### [TASK INSTRUCTIONS]
1) According to the passage on internal control disclosures, what kind of disclosure has the SEC staff stressed that registrants should avoid?
2) Extend the passage on internal control disclosures, picking up right after its last sentence.

═══ PASSAGE TO READ

As discussed previously, the adoption of the new revenue
standard will probably require management to implement new controls or modify
existing ones to address new or modified risks of material misstatement. Such
changes in internal control, if material, as a result of the adoption of a new
accounting standard, will trigger disclosure requirements. In addition,
management should consider whether there are appropriate controls with respect
to identifying and disclosing material changes in ICFR.
For example, management may consider whether there are controls
related to the following:
- Compliance — Processes are in place to identify and evaluate material changes in internal control. Further, protocols exist for developing appropriate disclosures and reporting such information to appropriate levels of management (e.g., those signing the quarterly and annual certifications required under SEC Regulation S-K, Item 601(b)(31)10).
- Review — The disclosures are reviewed by appropriate levels of management (including, as warranted, those signing the quarterly and annual certifications).
- Monitoring — The company’s monitoring function (e.g., internal audit, disclosure committee, or audit committee) appropriately considers the state of the entity’s ICFR to identify changes and monitors controls in accordance with company protocols. In addition, the audit committee is involved in the oversight of the disclosures’ preparation.
In developing the required disclosures, companies should clearly
state whether a material change has occurred and, if so, describe the nature of
the change. The SEC staff has commented when a registrant has not explicitly
asserted whether there has been a change in ICFR in the most recent fiscal
quarter that could have a material effect on its ICFR. The staff has further
stressed that registrants should avoid “boilerplate” disclosure in which they
state that there have been no material changes affecting ICFR in a period,
particularly when there have been identifiable events such as changes in
accounting policies.
Illustrative Disclosures — Material Change in Internal
Control
Example — Several Quarters Before
Adoption
During the
quarter ended June 30, 20XX, we implemented new controls
as part of our efforts to adopt the new revenue
recognition standard. Those efforts resulted in changes
to our accounting processes and procedures. In
particular, we implemented new controls related to:
- Monitoring the adoption process.
- Implementing a new IT system to record revenue.
- Recording adjustments to the 2016 and 2017 financial statements for the full retrospective transition method.
- Gathering the information and evaluating the analyses used in the development of disclosures required before the standard’s effective date.
We evaluated the design of
these new controls before adoption during the quarter
ended June 30, 20XX. As we continue the implementation
process, we expect that there will be additional changes
in ICFR. However, there were no other changes in ICFR
during the quarter ended June 30, 20XX, that materially
affected ICFR or are reasonably likely to materially
affect it.
Example — Shortly Before Adoption
During the quarter ended December 31,
20XX, we implemented a plan that called for
modifications and additions to ICFR related to the
accounting for revenue as a result of the new revenue
recognition standard. The modified and new controls have
been designed to address risks associated with
recognizing revenue under the new standard. We have
therefore augmented ICFR as follows:
- Enhanced the risk assessment process to take into account risks associated with the new revenue standard.
- Added controls that address risks associated with the five-step model for recording revenue, including the revision of our contract review controls.

══════
═══ INFORMATION GIVEN

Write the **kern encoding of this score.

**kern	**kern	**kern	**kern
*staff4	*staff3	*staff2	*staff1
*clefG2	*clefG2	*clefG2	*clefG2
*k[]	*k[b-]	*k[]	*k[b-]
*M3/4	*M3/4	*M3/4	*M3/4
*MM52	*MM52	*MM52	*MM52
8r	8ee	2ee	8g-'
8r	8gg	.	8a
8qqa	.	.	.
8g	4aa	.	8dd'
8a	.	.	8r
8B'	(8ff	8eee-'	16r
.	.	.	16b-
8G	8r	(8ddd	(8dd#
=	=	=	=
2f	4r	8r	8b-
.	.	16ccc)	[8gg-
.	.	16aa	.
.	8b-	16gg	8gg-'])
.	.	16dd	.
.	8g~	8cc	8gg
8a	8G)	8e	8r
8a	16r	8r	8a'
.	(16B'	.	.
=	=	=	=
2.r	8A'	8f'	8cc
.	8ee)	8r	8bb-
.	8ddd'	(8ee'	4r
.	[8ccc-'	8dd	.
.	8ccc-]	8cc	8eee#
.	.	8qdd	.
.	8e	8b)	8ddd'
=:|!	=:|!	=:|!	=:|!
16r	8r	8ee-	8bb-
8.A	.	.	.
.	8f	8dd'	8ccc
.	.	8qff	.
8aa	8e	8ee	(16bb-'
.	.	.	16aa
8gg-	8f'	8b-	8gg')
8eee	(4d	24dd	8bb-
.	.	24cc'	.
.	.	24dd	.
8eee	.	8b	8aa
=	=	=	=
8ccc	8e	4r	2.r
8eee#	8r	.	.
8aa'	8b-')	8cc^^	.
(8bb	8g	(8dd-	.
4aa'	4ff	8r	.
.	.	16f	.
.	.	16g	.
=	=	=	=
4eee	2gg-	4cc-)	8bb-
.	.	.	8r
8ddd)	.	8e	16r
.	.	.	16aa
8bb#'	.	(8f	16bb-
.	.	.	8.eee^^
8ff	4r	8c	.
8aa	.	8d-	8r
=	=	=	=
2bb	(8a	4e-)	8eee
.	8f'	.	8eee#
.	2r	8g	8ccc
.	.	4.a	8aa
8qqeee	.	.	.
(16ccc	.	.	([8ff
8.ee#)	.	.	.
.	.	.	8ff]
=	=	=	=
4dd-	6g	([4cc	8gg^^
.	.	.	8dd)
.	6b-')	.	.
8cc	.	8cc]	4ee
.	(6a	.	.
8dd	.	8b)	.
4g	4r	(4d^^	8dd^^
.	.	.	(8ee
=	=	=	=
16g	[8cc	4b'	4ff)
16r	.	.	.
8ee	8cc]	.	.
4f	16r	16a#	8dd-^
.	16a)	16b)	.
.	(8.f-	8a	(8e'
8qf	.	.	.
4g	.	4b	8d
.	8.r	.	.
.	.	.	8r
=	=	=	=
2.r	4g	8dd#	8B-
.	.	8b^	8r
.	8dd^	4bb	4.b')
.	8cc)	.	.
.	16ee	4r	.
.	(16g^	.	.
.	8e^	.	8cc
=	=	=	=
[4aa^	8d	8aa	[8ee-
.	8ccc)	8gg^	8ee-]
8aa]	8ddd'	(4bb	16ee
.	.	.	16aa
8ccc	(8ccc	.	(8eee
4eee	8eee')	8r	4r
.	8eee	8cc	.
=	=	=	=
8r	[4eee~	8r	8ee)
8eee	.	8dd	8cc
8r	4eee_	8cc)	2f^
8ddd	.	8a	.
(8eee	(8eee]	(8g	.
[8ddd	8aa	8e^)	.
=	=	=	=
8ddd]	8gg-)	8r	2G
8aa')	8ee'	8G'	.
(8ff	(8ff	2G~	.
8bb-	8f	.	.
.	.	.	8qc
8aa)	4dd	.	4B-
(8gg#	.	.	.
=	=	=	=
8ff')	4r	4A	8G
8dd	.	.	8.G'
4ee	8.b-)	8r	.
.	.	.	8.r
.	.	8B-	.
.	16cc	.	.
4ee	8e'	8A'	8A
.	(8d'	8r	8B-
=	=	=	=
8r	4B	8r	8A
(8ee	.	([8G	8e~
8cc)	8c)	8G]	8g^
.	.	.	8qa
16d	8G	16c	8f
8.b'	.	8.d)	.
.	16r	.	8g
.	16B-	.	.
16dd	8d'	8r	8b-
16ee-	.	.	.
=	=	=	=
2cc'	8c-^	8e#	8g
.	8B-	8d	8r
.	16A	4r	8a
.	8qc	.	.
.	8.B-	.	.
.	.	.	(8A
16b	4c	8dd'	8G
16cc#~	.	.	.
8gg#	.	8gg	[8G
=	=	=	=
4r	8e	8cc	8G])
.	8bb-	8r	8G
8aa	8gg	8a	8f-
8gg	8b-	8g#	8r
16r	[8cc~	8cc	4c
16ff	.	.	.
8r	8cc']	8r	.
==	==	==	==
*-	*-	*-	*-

══════

### [RESPONSE LIST]
1) "Boilerplate" disclosure stating that there have been no material changes affecting ICFR in a period, particularly when there have been identifiable events such as changes in accounting policies.

2)
There were no other changes
in ICFR during the quarter ended December 31, 20XX, that
materially affected ICFR or are reasonably likely to
materially affect it.
Example — Upon Adoption
We implemented the new revenue
recognition standard as of January 1, 20XX. As a result,
we made the following significant modifications to ICFR,
including changes to accounting policies and procedures,
operational processes, and documentation practices:
- Updated our policies and procedures related to recognizing revenue and added documentation processes related to meeting the new criteria for recognizing revenue.
- Modified our contract review controls to take into account the new criteria for recognizing revenue, specifically the identification of implied promises and the evaluation of whether performance obligations are distinct in the context of the contract.
- Added controls for reviewing constrained variable consideration and reevaluating our significant contract judgments and estimates on a quarterly basis.
- Added controls to address related required disclosures regarding revenue, including the disclosure of performance obligations and our significant judgments and estimates for determining the transaction price and when to recognize revenue.
Other than the items
described above, there were no changes in ICFR during
the quarter ended March 31, 20XX, that materially
affected ICFR or are reasonably likely to materially
affect it.
Appendix A — Examples of Risks and Internal Control Considerations for the Adoption of the Revenue Standard and the Five-Step Model for Recognizing Revenue
Core Considerations | Examples of Risks | Examples of Control Considerations11 | |
---|---|---|---|
Adoption period |
| Internal controls related to:
| |
Five-Step Model | 1.
Identify the contract with the customer |
| Internal controls related to:
|
2.
Identify the performance obligations |
| Internal controls related to:
| |
3.
Determine the transaction price |
| Internal controls related to:
| |
4.
Allocate the transaction price |
| Internal controls related to:
| |
5.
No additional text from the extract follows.